Sur les demandes accessoires
En application de l’article 696 du code de procédure civile, les époux [U], parties perdantes, seront condamnés aux entiers dépens de la procédure qui comprendront notamment le coût du commandement de payer du 06 décembre 2023.
Compte tenu de la situation respective des parties et afin de favoriser le règlement de l’impayé locatif, l’équité commande de rejeter la demande formulée au titre de l’article 700 du code de procédure civile.

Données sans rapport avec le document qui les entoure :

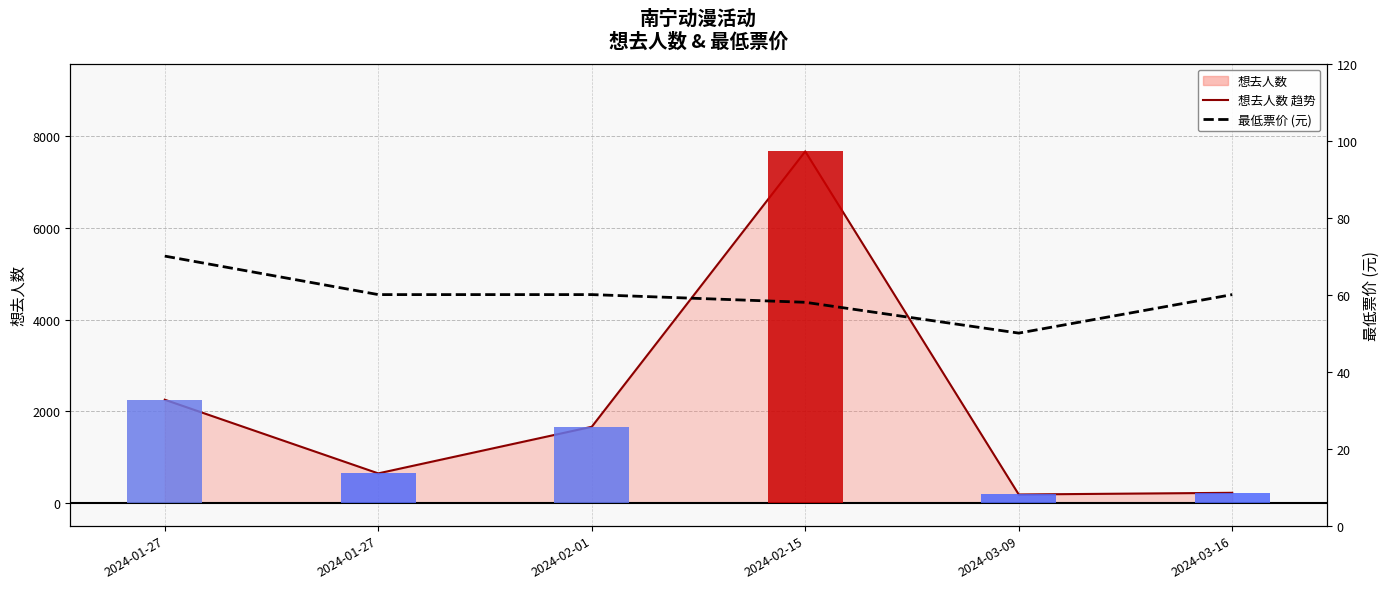

Where does the 想去人数 series first go above 1658?

2024-01-27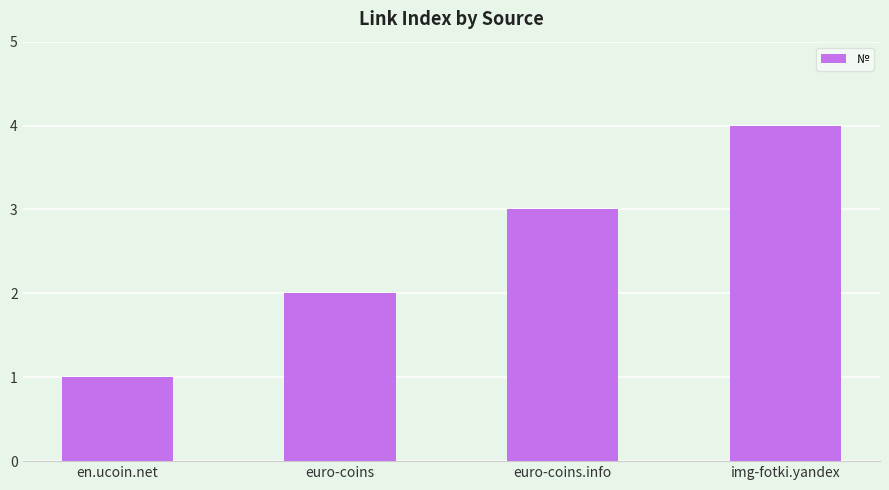

Reading right to left, transcribe all the data shown in this chart.

4	3	2	1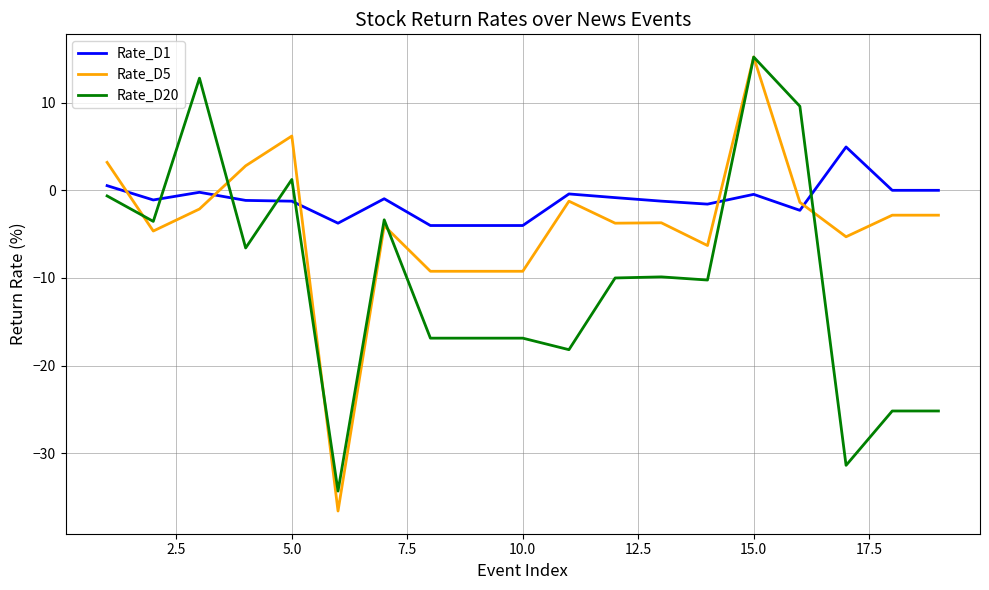

True or false: Rate_D1 and Rate_D20 cross at least once.

True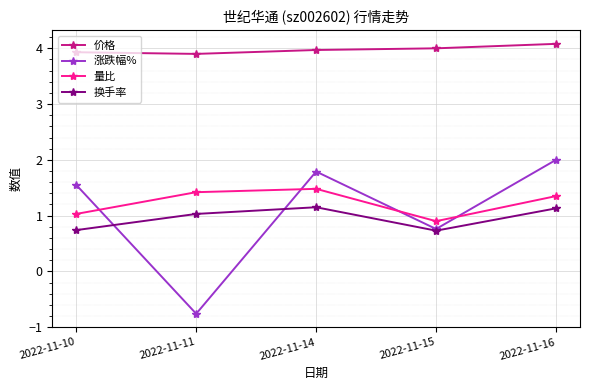

At which category does 换手率 reach its first local valley?

2022-11-15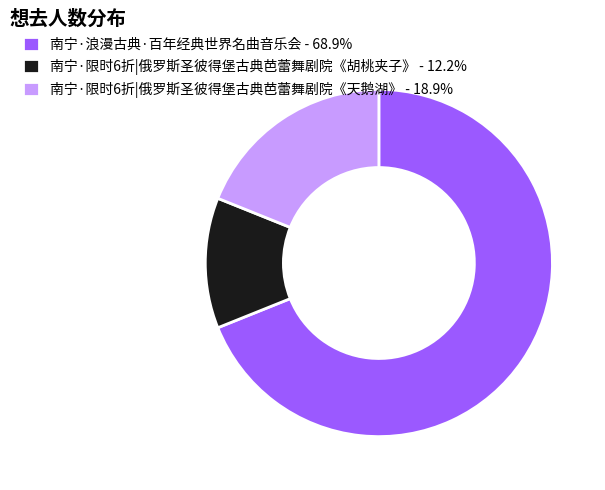

How many slices are in this pie chart?

3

Il convient de rappeler qu’en application de l’article 514 du code de procédure civile, la présente décision est de droit exécutoire à titre provisoire.
PAR CES MOTIFS
Le juge des contentieux de la protection, statuant publiquement, par jugement contradictoire et en premier ressort, prononcé par mise à disposition au greffe,
CONSTATE que la clause résolutoire stipulée au contrat de bail du 27 juillet 2022, liant la SCI FONCIERE RU 01/2009 et Monsieur [O] [U] et Madame [G] [U], relatif au logement situé [Adresse 4] à ST PIERRE DES CORPS (37700) est acquise au 07 février 2024:
CONSTATE que Monsieur [O] [U] et Madame [G] [U] sont occupants sans droit ni titre dudit logement depuis le 07 février 2024;
ORDONNE en conséquence à Monsieur [O] [U] et Madame [G] [U] de libérer le bien immobilier et de restituer les clés dans le délai de huit jours à compter de la signification de la présente décision;
DIT qu’à défaut pour Monsieur [O] [U] et Madame [G] [U] d’avoir volontairement libéré les lieux et restitué les clés dans ce délai, la SCI FONCIERE RU 01/2009 pourra, deux mois après la signification d’un commandement de quitter les lieux, faire procéder à leur expulsion ainsi qu’à celle de tous occupants de leur chef, y compris le cas échéant avec le concours d’un serrurier et de la force publique;
RAPPELLE que le sort des meubles est régi par les articles L.433-1 et suivants et R.433-1 et suivants du code des procédures civiles d’exécution;
CONDAMNE solidairement Monsieur [O] [U] et Madame [G] [U] à verser à la SCI FONCIERE RU 01/2009 la somme de HUIT MILLE TROIS CENT TRENTE EUROS ET VINGT-SEPT CENTIMES (8 330,27 €) au titre des arriérés de loyers et charges arrêtée à la date du 18 janvier 2024, terme du mois de janvier 2024 inclus, avec intérêt au taux légal à compter de la présente décision;
AUTORISE Monsieur [O] [U] et Madame [G] [U] à s’acquitter de cette somme, en 23 mensualités de TROIS CENT CINQUANTE EUROS (350€) chacune et une 24ième mensualité qui soldera la dette en principal, frais et intérêts ;
PRECISE que chaque mensualité devra intervenir avant le dix de chaque mois et pour la première fois le dix du mois suivant la signification de la présente décision ;
DIT que le défaut de paiement d’une seule mensualité restée impayée quinze jours après sa date d’exigibilité justifiera que le solde de la dette devienne immédiatement exigible;
CONDAMNE solidairement Monsieur [O] [U] et Madame [G] [U] à verser à la SCI FONCIERE RU 01/2009 une indemnité mensuelle d’occupation à compter du 1er février 2024;
FIXE le montant de l’indemnité mensuelle d’occupation à la somme de NEUF CENT QUATRE-VINGT-DIX-NEUF EUROS ET VINGT-SEPT CENTIMES (999,27 euros);
CONDAMNE in solidum Monsieur [O] [U] et Madame [G] [U] aux entiers dépens de la présente procédure, en ceux compris le coût du commandement de payer du 06 décembre 2023;
REJETTE la demande formulée au titre de l’article 700 du code de procédure civile;
RAPPELLE que la présente décision est exécutoire de plein droit à titre provisoire;
DIT qu’à la diligence du greffe, une expédition de la présente décision sera transmise au préfet d'[Localité 6]-ET-[Localité 7] en application de l’article R.412-2 du code des procédures civiles d’exécution;
Ainsi jugé et prononcé par mise à disposition de la décision au greffe, les parties en ayant été préalablement avisées dans les conditions prévues au deuxième alinéa de l’article 450 du code de procédure civile.